◆ WHAT YOU SHOULD DO
Count the lines in the items that contain the string "Фазовый". Give only the number.

◆ PROVIDED ENTRIES
[Start of Attachment]

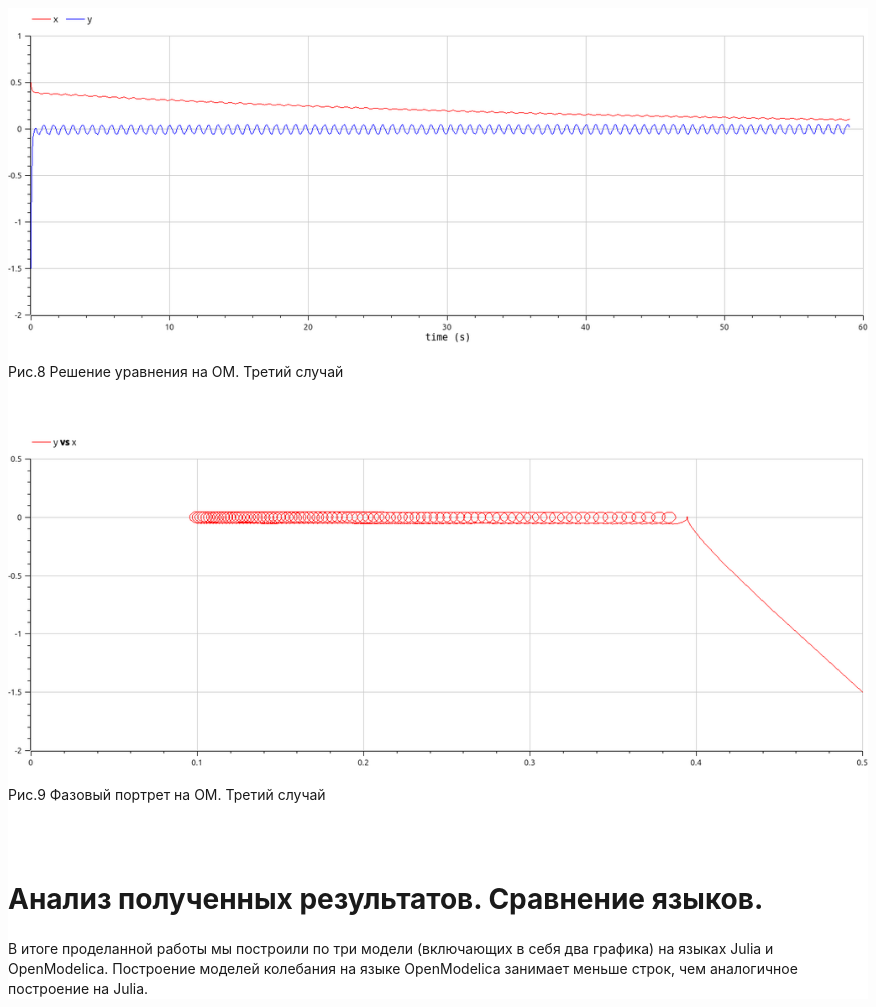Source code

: ![Рис.8 Решение уравнения OM. Третий случай](Screens/lab43_1.png)

Рис.8 Решение уравнения на OM. Третий случай

&nbsp;

![Рис.9 Фазовый портрет OM. Третий случай](Screens/lab43_2.png)

Рис.9 Фазовый портрет на OM. Третий случай

&nbsp;

# Анализ полученных результатов. Сравнение языков.

В итоге проделанной работы мы построили по три модели (включающих в себя два графика) на языках Julia и OpenModelica. Построение моделей колебания на языке OpenModelica занимает меньше строк, чем аналогичное построение на Julia.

[End of Attachment]

◆ EXPECTED ANSWER
2